_What the task requires:_ Copy the page excerpt on the Linux kernel and initramfs below word for word, keeping every line and character unchanged.

_Page excerpt:_
________________________
Linux Kernel and Initramfs
The Linux kernel requires a temporary filesystem, initramfs (Initial RAM File System), to operate initially. It later mounts the actual filesystem. initramfs is loaded from /boot/initrd.img-<kernel-version>-<architecture> and is a gzipped CPIO archive containing the following structure:
asuarez@lLap$ ls -lh
total 40K
drwxr-xr-x 2 asuarez asuarez 4.0K Jul 15 18:21 bin
drwxr-xr-x 3 asuarez asuarez 4.0K Jul 15 13:15 conf
drwxr-xr-x 6 asuarez asuarez 4.0K Jul 15 13:15 etc
-rwxr-xr-x 1 asuarez asuarez 6.9K Jul 15 18:26 init
drwxr-xr-x 8 asuarez asuarez 4.0K Jul 15 13:15 lib
drwxr-xr-x 2 asuarez asuarez 4.0K Jul 15 13:15 lib64
drwxr-xr-x 2 asuarez asuarez 4.0K Jul 15 13:15 run
drwxr-xr-x 2 asuarez asuarez 4.0K Jul 15 13:15 sbin
drwxr-xr-x 8 asuarez asuarez 4.0K Jul 15 13:15 scripts
Encrypting the Root Filesystem
During initialization, scripts within the init file set up certain devices. For encrypted root filesystems (using LUKS/dm-crypt), a script (scripts/local-top/cryptroot) opens the LUKS container. It uses /lib/cryptsetup/askpass to prompt for the encryption passphrase and passes it to /sbin/cryptsetup.
________________________
_Information supplied:_

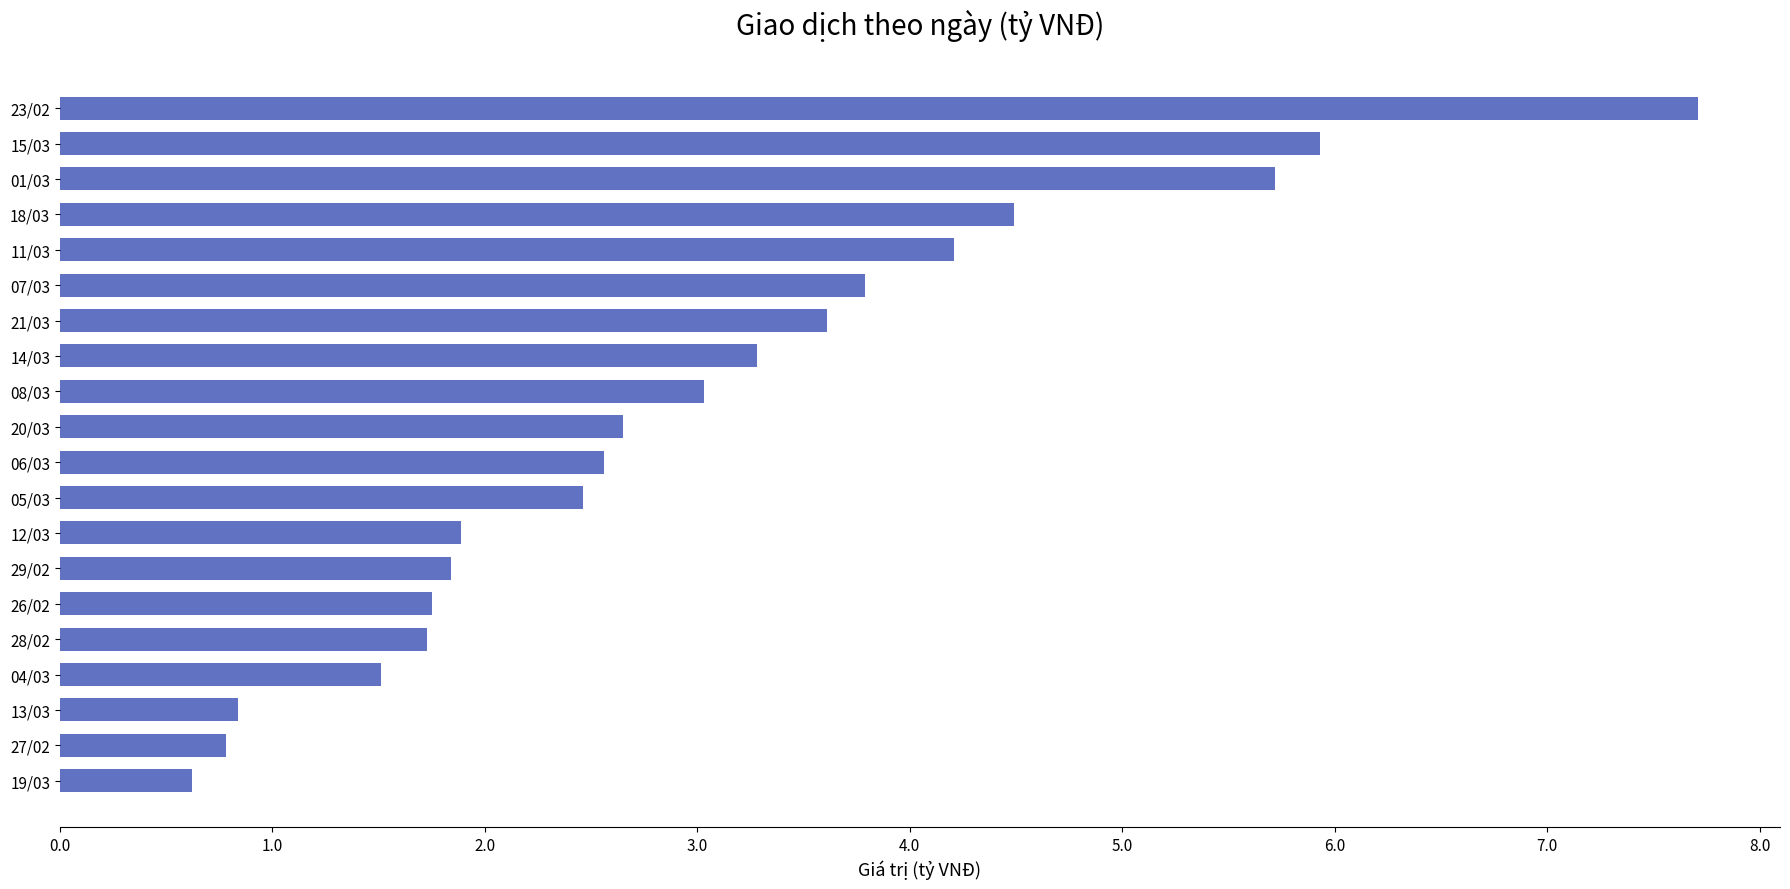

What is the value of the 17th bar from the top?

1.5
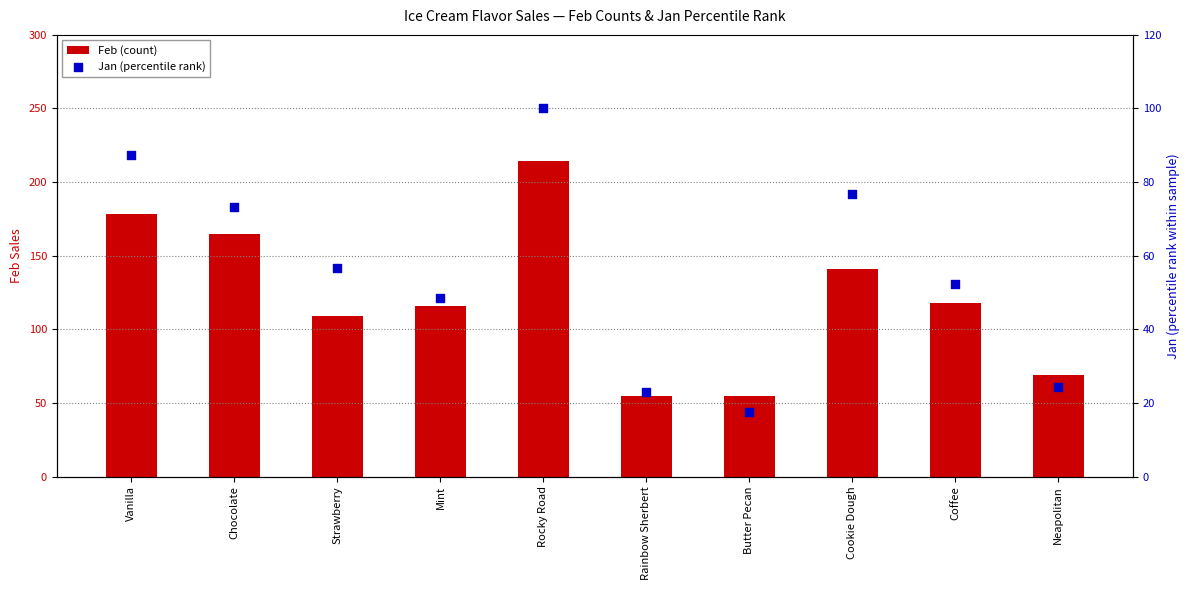

Which series has the largest total across all categories?

Feb (count)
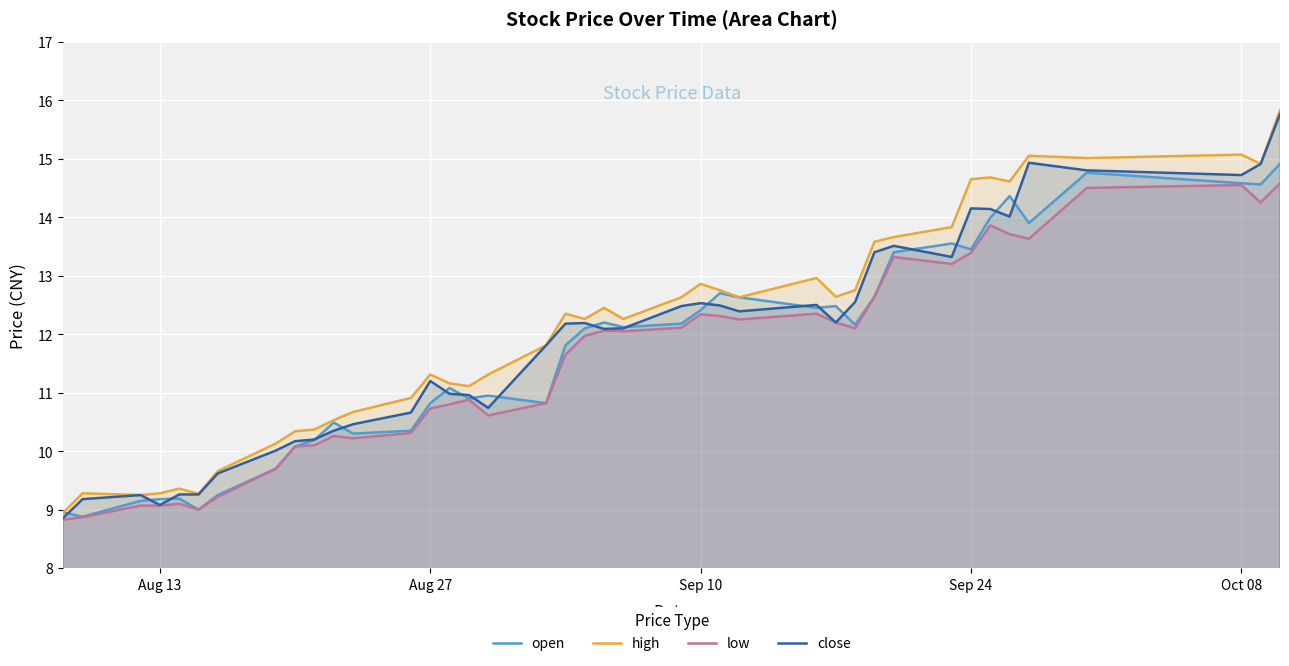

How many values in the high series are below 12?

18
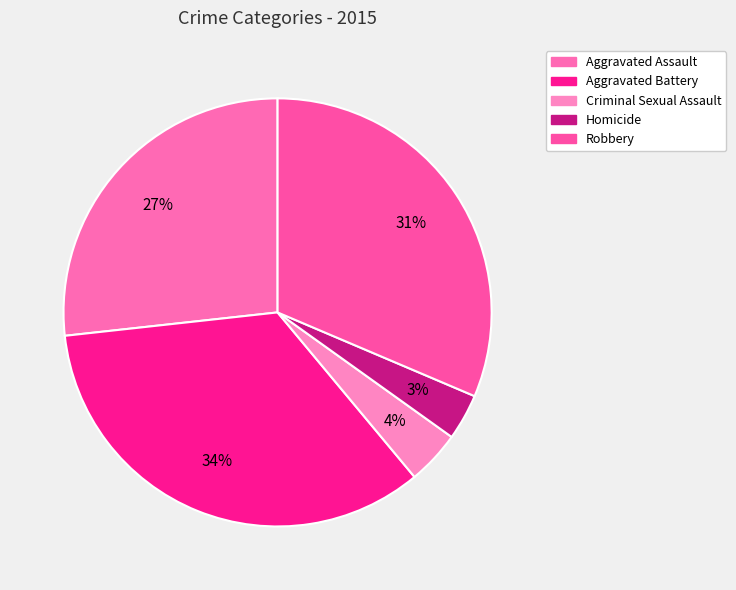

What is the ratio of the value at Criminal Sexual Assault to the value at Homicide?

1.2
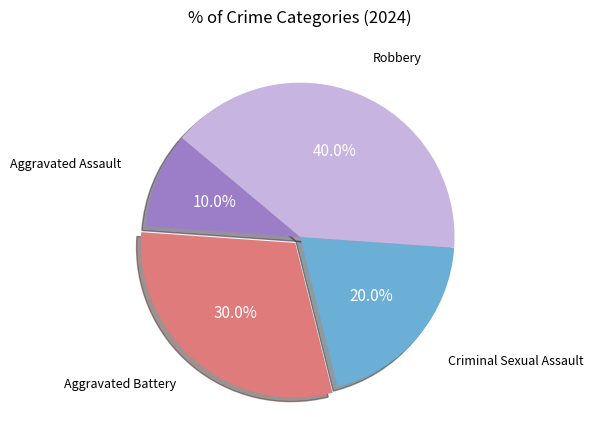

Is there any slice that represents more than half of the pie?

No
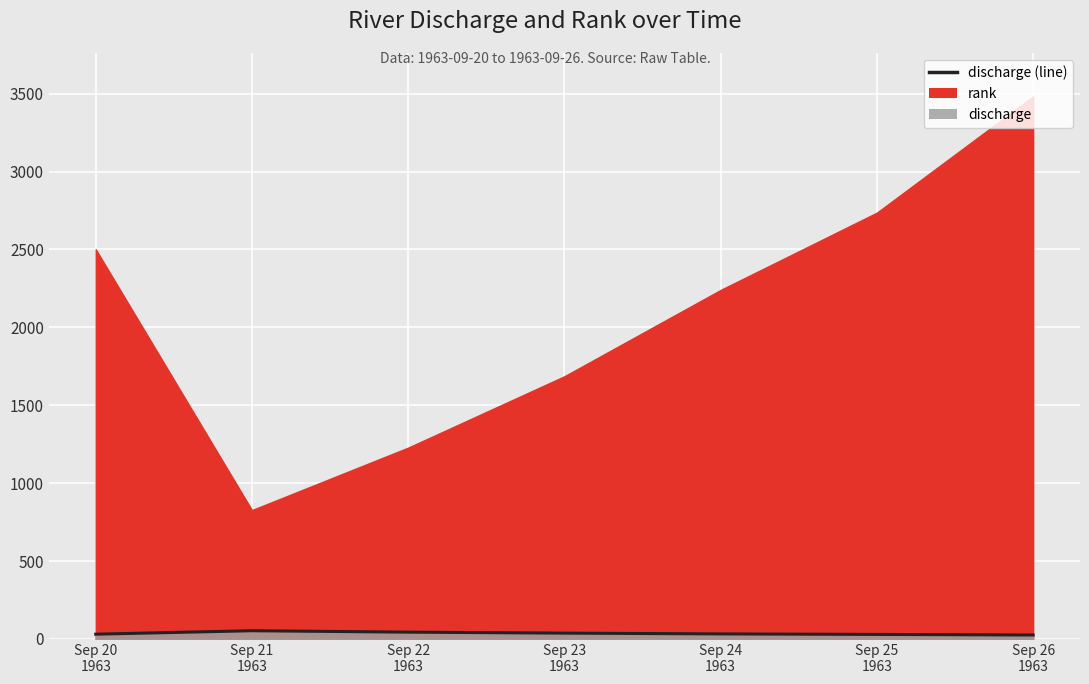

Rank the categories by value from highest to lowest.

Sep 21
1963, Sep 22
1963, Sep 23
1963, Sep 24
1963, Sep 20
1963, Sep 25
1963, Sep 26
1963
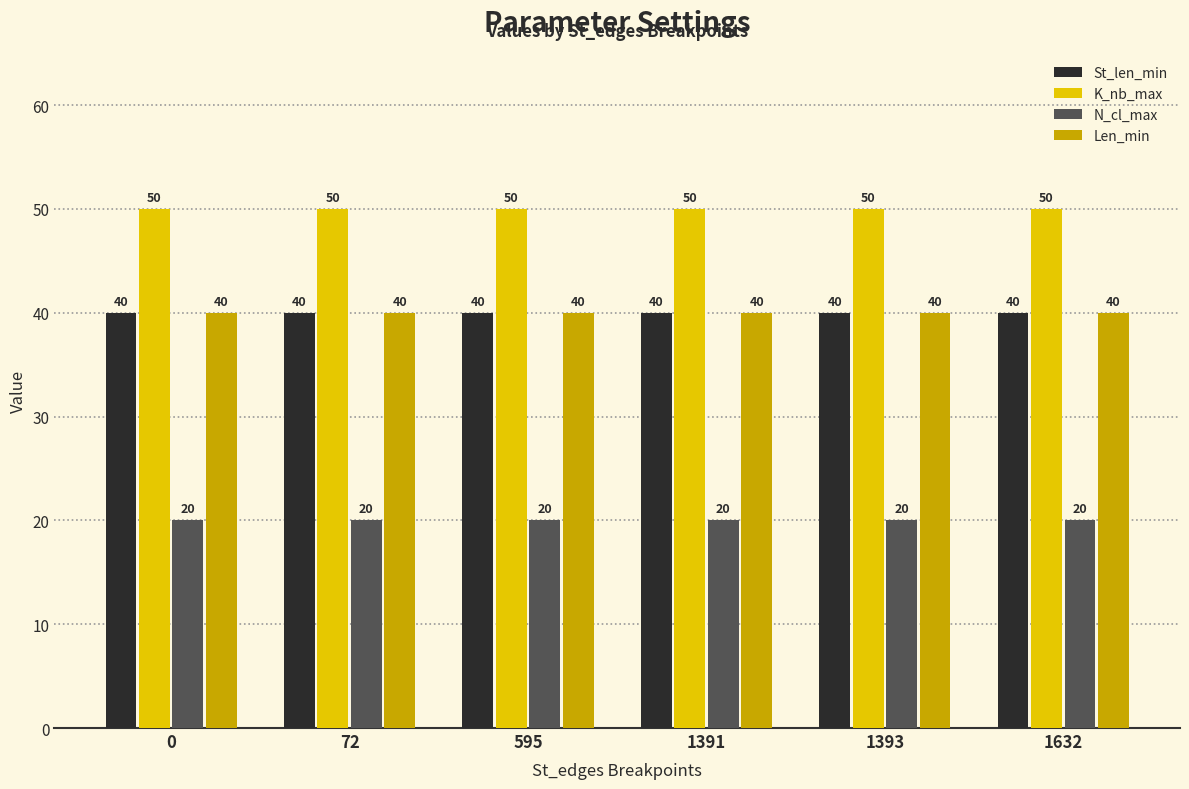

How many groups of bars are there?

6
________________________
_Written response:_
Linux Kernel and Initramfs
The Linux kernel requires a temporary filesystem, initramfs (Initial RAM File System), to operate initially. It later mounts the actual filesystem. initramfs is loaded from /boot/initrd.img-<kernel-version>-<architecture> and is a gzipped CPIO archive containing the following structure:
asuarez@lLap$ ls -lh
total 40K
drwxr-xr-x 2 asuarez asuarez 4.0K Jul 15 18:21 bin
drwxr-xr-x 3 asuarez asuarez 4.0K Jul 15 13:15 conf
drwxr-xr-x 6 asuarez asuarez 4.0K Jul 15 13:15 etc
-rwxr-xr-x 1 asuarez asuarez 6.9K Jul 15 18:26 init
drwxr-xr-x 8 asuarez asuarez 4.0K Jul 15 13:15 lib
drwxr-xr-x 2 asuarez asuarez 4.0K Jul 15 13:15 lib64
drwxr-xr-x 2 asuarez asuarez 4.0K Jul 15 13:15 run
drwxr-xr-x 2 asuarez asuarez 4.0K Jul 15 13:15 sbin
drwxr-xr-x 8 asuarez asuarez 4.0K Jul 15 13:15 scripts
Encrypting the Root Filesystem
During initialization, scripts within the init file set up certain devices. For encrypted root filesystems (using LUKS/dm-crypt), a script (scripts/local-top/cryptroot) opens the LUKS container. It uses /lib/cryptsetup/askpass to prompt for the encryption passphrase and passes it to /sbin/cryptsetup.